According to Zhang, how the upcoming halvening will impact the mining industry is still unclear because, contrary to what many believe, there is a strong connection between hash rate and price and whether the market will be bearish or bullish for miners will depend on where the price goes.
A report by Iterative Capital shows that the cost of production could rise considerably after the next halvening. Currently, if a miner uses Whatsminer M20s at three cents per kilowatt-hour, the cost of production per bitcoin is approximately $7,000. With the halvening, and the assumption that as hashrate continues to grow miners will continue to adopt a more conservative seven cents per kilowatt-hour model, the cost will be close to $17,000.

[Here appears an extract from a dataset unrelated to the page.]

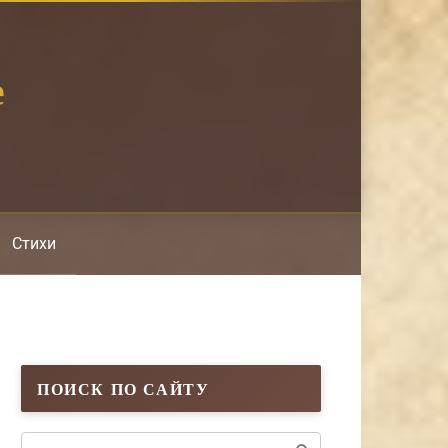
е
Стихи
ПОИСК ПО САЙТУ
Поиск:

Therefore, compared to the period between 2013 and 2016 when, according to Zhang, “people were just doing whatever because they were making so much money,” miners nowadays will have to be more disciplined around managing expenses and selling rewards.
There are a few ways for firms to handle their operations more responsibly, he said. First, they should purchase hardware at the lowest possible price and cut the cost of electricity as well as other ongoing expenses to a minimum. Second, firms need to make sure that they have enough electricity so they do not scramble when the price is too low and they oversell their number of coins. Moreover, the transactions from coins to fiat should be relatively frictionless.
“There is no real efficient way to actually hedge, and the best you can do is keep your expenses as low as possible,” he said. “I think mining as a business is going to become more and more expensive to run and requires more and more financialization.”